Jones Day obtained a complete victory for National Public Radio Inc. (“NPR”), as well as one of its journalists, in a lawsuit challenging the U.S. Federal Emergency Management Agency’s (“FEMA”) withholding of critical information regarding the use of hundreds of millions of dollars of federal funds to purchase property throughout the country at risk of flooding or other natural disaster.
Although FEMA had disclosed some general information about the properties purchased with these federal funds, the agency had never disclosed (1) the addresses of those properties, (2) their geographical coordinates, or (3) the names of the property sellers. Without these details, the public could not identify the plots at issue and thus whether the program was being operated lawfully, efficiently, or effectively. But when an NPR reporter requested this information, FEMA invoked Exemption 6 under the Freedom of Information Act ("FOIA"), which permits an agency to withhold certain information that implicates personal privacy.

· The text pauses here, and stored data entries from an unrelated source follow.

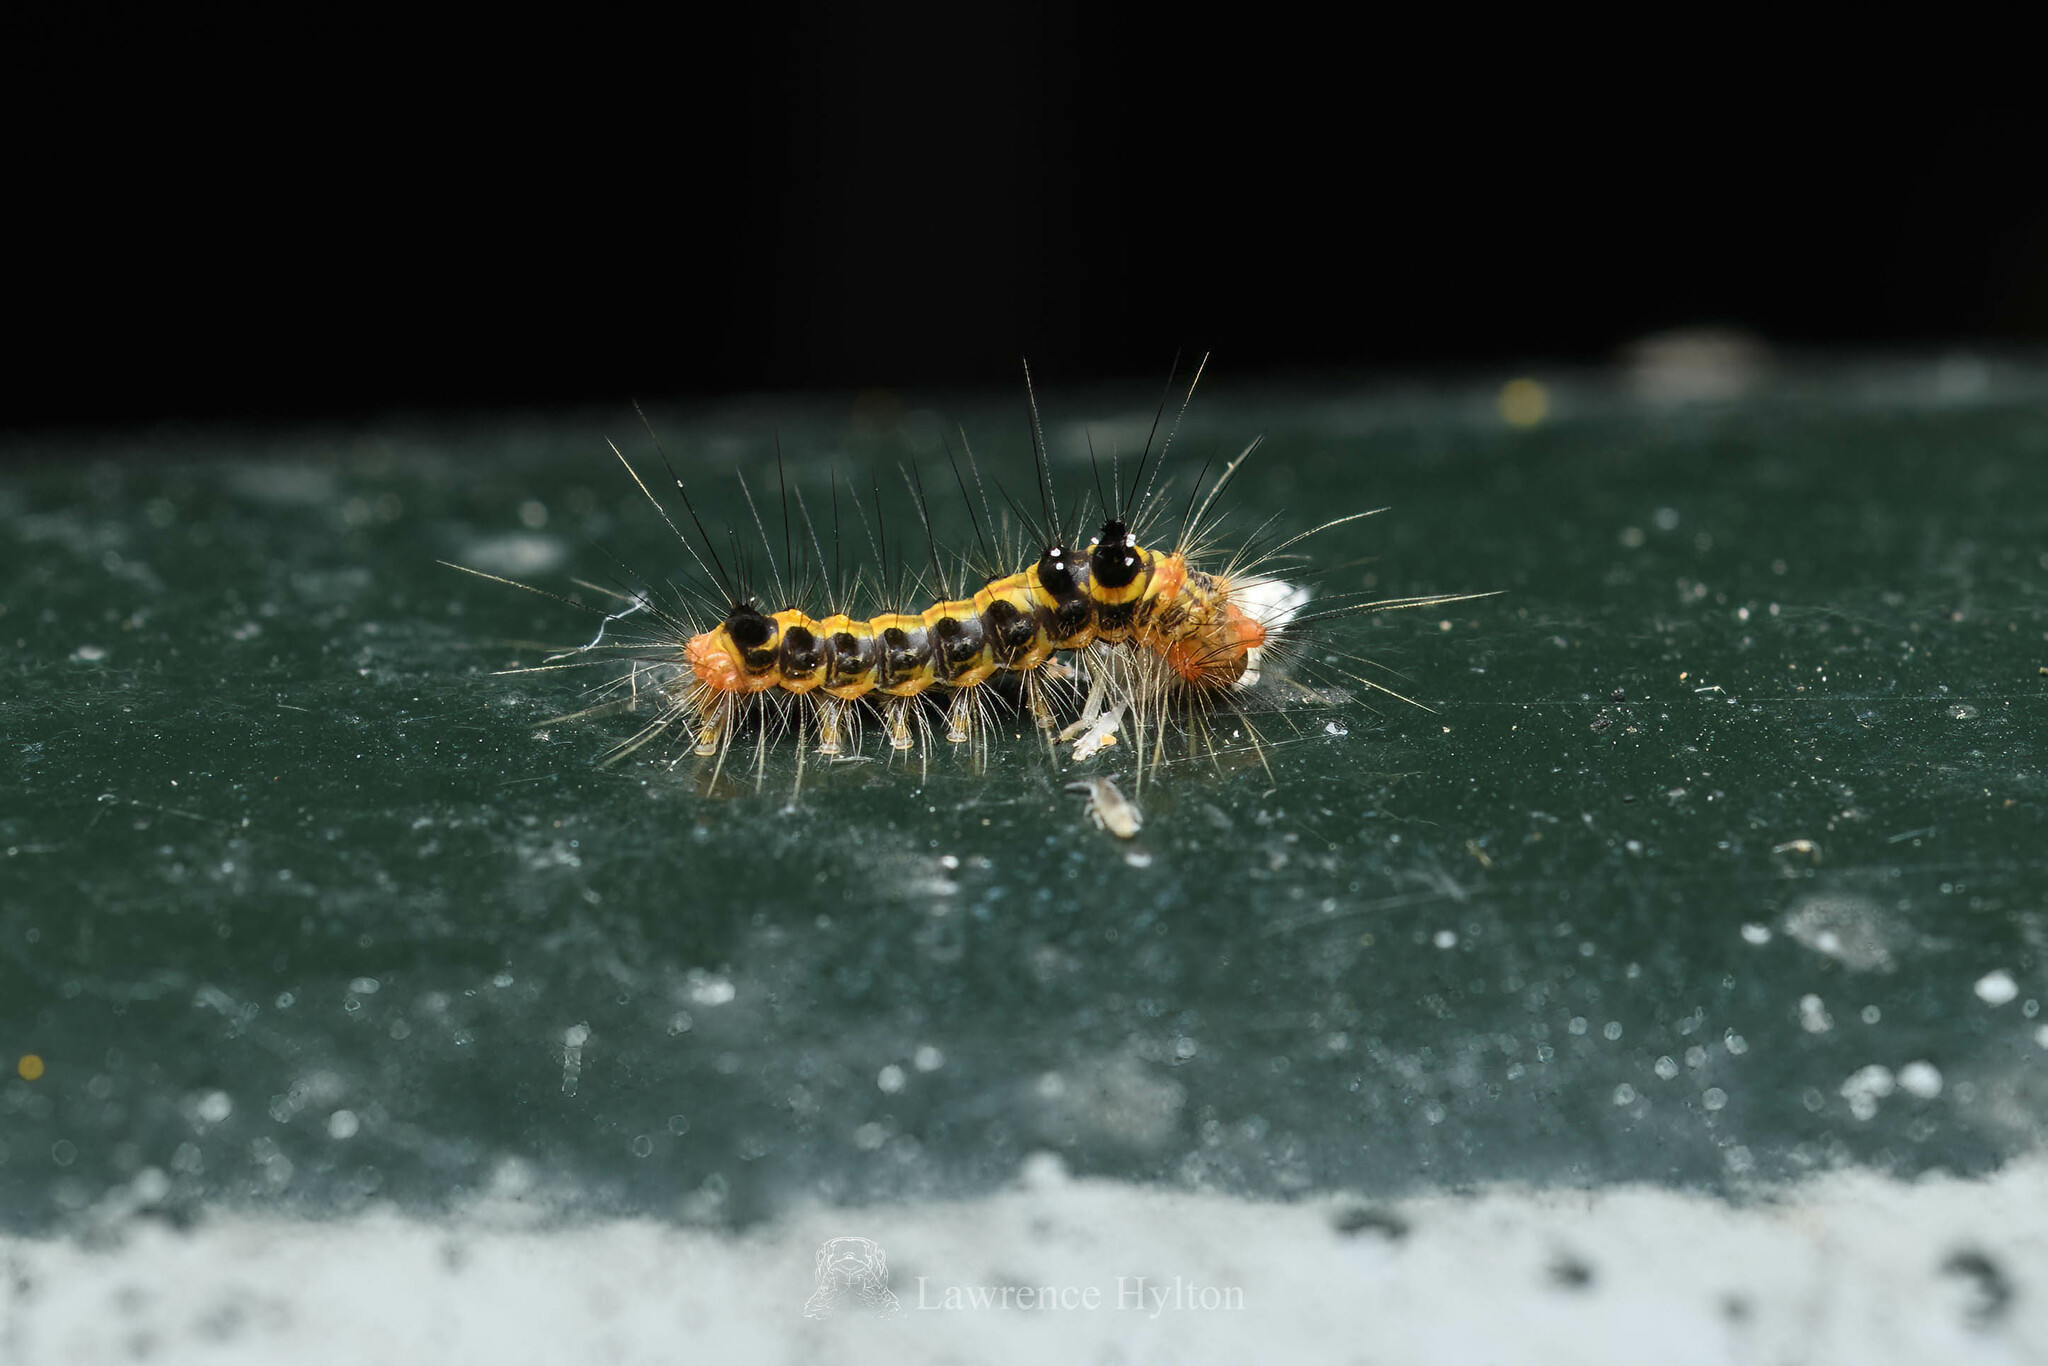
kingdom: Animalia
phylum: Arthropoda
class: Insecta
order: Lepidoptera
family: Erebidae
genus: Orvasca
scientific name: Orvasca subnotata
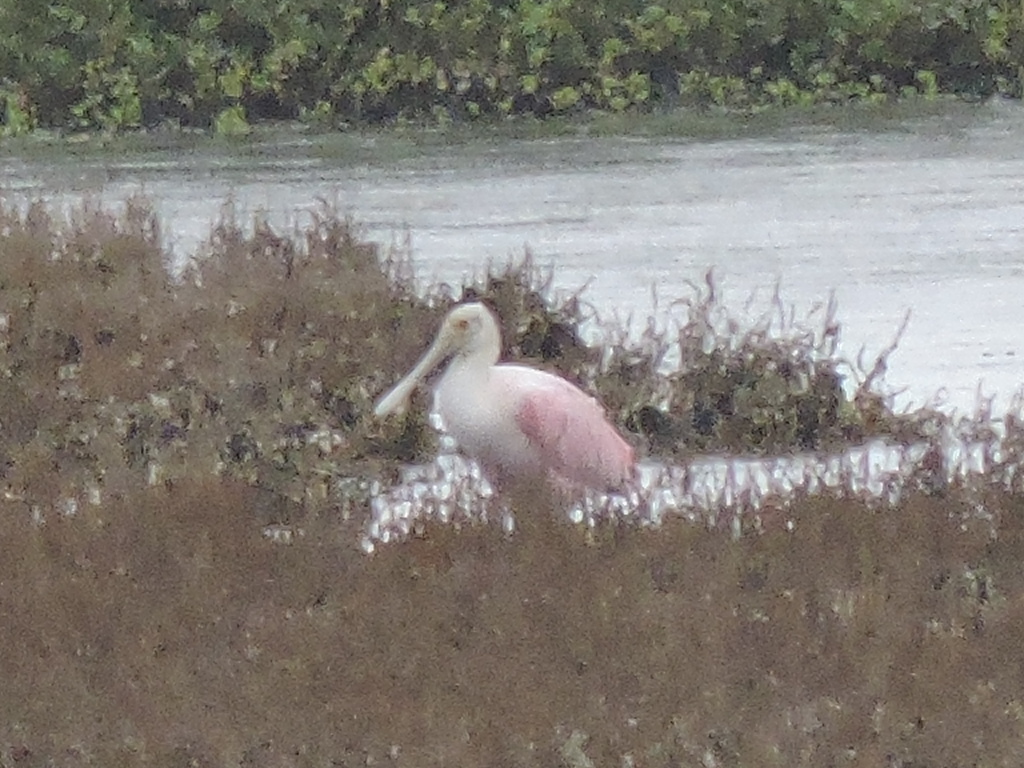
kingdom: Animalia
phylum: Chordata
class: Aves
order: Pelecaniformes
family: Threskiornithidae
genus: Platalea
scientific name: Platalea ajaja
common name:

On behalf of NPR, Jones Day sued in the U.S. District Court for the District of Columbia, and obtained a complete victory at summary judgment. The court ordered FEMA to disclose the information NPR had requested, finding that disclosure would serve FOIA’s core purposes of shedding light on important government activities and that the value of disclosure outweighed any privacy interests at stake.
The government declined to appeal the district court’s ruling, and it paid NPR attorney’s fees for Jones Day’s work litigating the matter.
NPR began reporting its investigation of the information on air and on the web in March 2019.
National Public Radio, Inc., et al. v. Federal Emergency Management Agency, et al., No. 1-17-cv-00091 (D.D.C.)